• [Text shown]:
◆ ◆ ◆
A few more bulls made their entrance and exit and then everyone was invited to go get something to eat before the fair rides began. Right outside the exit was a long row of temporary bars, buxom painted girls serving up drinks, horses tied to posts outside. We headed toward a big tent where everyone seemed to be going. One end was a huge dance floor and a fifty-member brass band going strong, the rest was folding tables and chairs full of cowboys in their finery — all of Colima's caballeros and their damas. People had set up their coolers in the corners, selling homemade ceviche and tamales. We bought a plate de carne asado, the kids bought refrescos. People wandered around greeting each other, the men in jeans, cowboy hats and white shirts, the ladies squeezed into their best outfits pulling along their polished kids dressed in mini cowboy hats and boots.

As we approached the exit I saw the drunk cowboy again, his nose mashed, his white hat streaked with blood, arm strung over his wife's shoulder and young son by his side.

We spent a few lovely hours in the zocalo, Henri played soccer with a couple of boys, the girls watched a man and his son in matching clown suits put on a what seemed to be an endless show. And to bed.

Troncones

We headed south on the 200, aiming for Zihuatanejo. The wheels on the left side were feeling a bit wobbly to Wil so we were on the lookout for a VW mechanic. The plan was to be in town to wait for the part Wil was sure we were going to need. We kept our eyes peeled as we entered town and found one on the service road of the carretera. After a quick pit stop and a tightening of the wheels (which we weren't charged for), we had a yummy sopa de mariscos at the market. While we were driving around Wil noticed that the noise was gone, which totallly changed to itinerary. No part to wait for, no reason to stay in Zihuatanejo. We headed back toward Troncones. The kids and I were excited to see the town again. I think Wil was more anxious than anything, worried that the town would not fare well in light of all our new and more genuine experiences of Mexico. Either way, it is where the seed of this year's road trip took root and we were all curious to see it again. So much of it was familiar and, sadly, totally underwhelming compared to last year's perfect two weeks. We drove along the beach road looking for a likely place to camp without much luck. We were very sad to see that Doña Nica didn't have her pollo asado stand on the main road anymore. We cruised along the string of restaurants on the beach and there she was running her own place. None of us had any expectation of being remembered but she did, and her husband Ramiro, a cab driver who'd given us a tour of his salt laguna remembered us, too. She very kindly agreed to let us pull up in front for a night or two. All we had to do was eat supper in her restaurant. Well, if we HAVE to. Our memory of her cooking was the only thing that didn't suffer in comparison with the rest of our trip. The first night she made us the most amazing chile relleno, stuffed with mashed potato and cheese with a side of albondigas (meatballs with a little chunk of hard-boiled egg tucked in the middle) all served in a zingy tomato sauce with rice, frijoles and blue corn tortillas. Watching her cook was half the fun of being there.
◆ ◆ ◆
• [Records provided]:
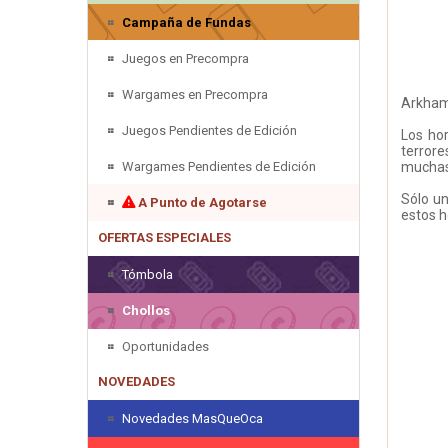
Campaña de Fundas
Juegos en Precompra
Wargames en Precompra
Arkham 
Juegos Pendientes de Edición
Los hor
terror
Wargames Pendientes de Edición
muchas
Sólo un
A Punto de Agotarse
estos h
OFERTAS ESPECIALES
Tómbola
Chollos
Oportunidades
NOVEDADES
Novedades MasQueOca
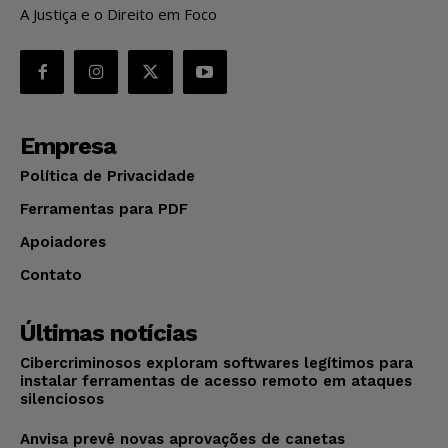
A Justiça e o Direito em Foco
Empresa
Política de Privacidade
Ferramentas para PDF
Apoiadores
Contato
Últimas notícias
Cibercriminosos exploram softwares legítimos para
instalar ferramentas de acesso remoto em ataques
silenciosos
Anvisa prevê novas aprovações de canetas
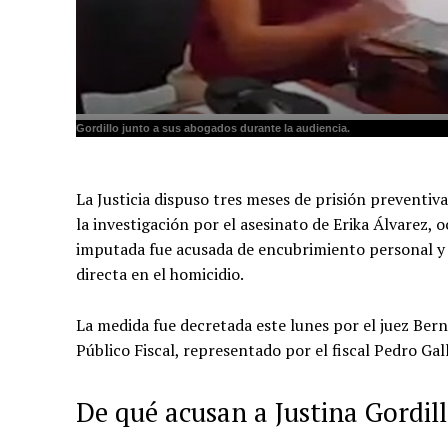
Gordillo junto a sus abogados durante la audiencia.
La Justicia dispuso tres meses de prisión preventiv
la investigación por el asesinato de Erika Álvarez, 
imputada fue acusada de encubrimiento personal y 
directa en el homicidio.
La medida fue decretada este lunes por el juez Bern
Público Fiscal, representado por el fiscal Pedro Ga
De qué acusan a Justina Gordil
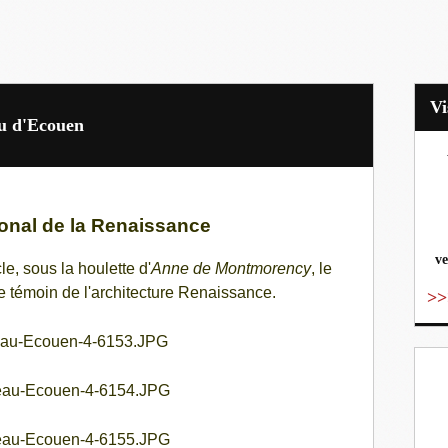
au d'Ecouen
vo
onal de la Renaissance
ve
le, sous la houlette d'
Anne de Montmorency
, le
e témoin de l'architecture R
enaissance.
>>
◆ ◆ ◆
• [Required tasks]:
1. In the road-trip text, rewrite the part from "As we approached" to "And to bed.", swapping "zocalo" for "town square".
2. Present all the lines read from the pages in the listing as a numbered list, skipping blank lines and leaving the pictures out.

• [Solution list]:
1.
As we approached the exit I saw the drunk cowboy again, his nose mashed, his white hat streaked with blood, arm strung over his wife's shoulder and young son by his side.

We spent a few lovely hours in the town square, Henri played soccer with a couple of boys, the girls watched a man and his son in matching clown suits put on a what seemed to be an endless show. And to bed.

2.
1. Campaña de Fundas
2. Juegos en Precompra
3. Wargames en Precompra
4. Arkham 
5. Juegos Pendientes de Edición
6. Los hor
7. terror
8. Wargames Pendientes de Edición
9. muchas
10. Sólo un
11. A Punto de Agotarse
12. estos h
13. OFERTAS ESPECIALES
14. Tómbola
15. Chollos
16. Oportunidades
17. NOVEDADES
18. Novedades MasQueOca
19. A Justiça e o Direito em Foco
20. Empresa
21. Política de Privacidade
22. Ferramentas para PDF
23. Apoiadores
24. Contato
25. Últimas notícias
26. Cibercriminosos exploram softwares legítimos para
27. instalar ferramentas de acesso remoto em ataques
28. silenciosos
29. Anvisa prevê novas aprovações de canetas
30. Gordillo junto a sus abogados durante la audiencia.
31. La Justicia dispuso tres meses de prisión preventiv
32. la investigación por el asesinato de Erika Álvarez, 
33. imputada fue acusada de encubrimiento personal y 
34. directa en el homicidio.
35. La medida fue decretada este lunes por el juez Bern
36. Público Fiscal, representado por el fiscal Pedro Ga
37. De qué acusan a Justina Gordil
38. au d'Ecouen
39. vo
40. onal de la Renaissance
41. ve
42. le, sous la houlette d'
43. Anne de Montmorency
44. , le
45. e témoin de l'architecture R
46. enaissance.
47. >>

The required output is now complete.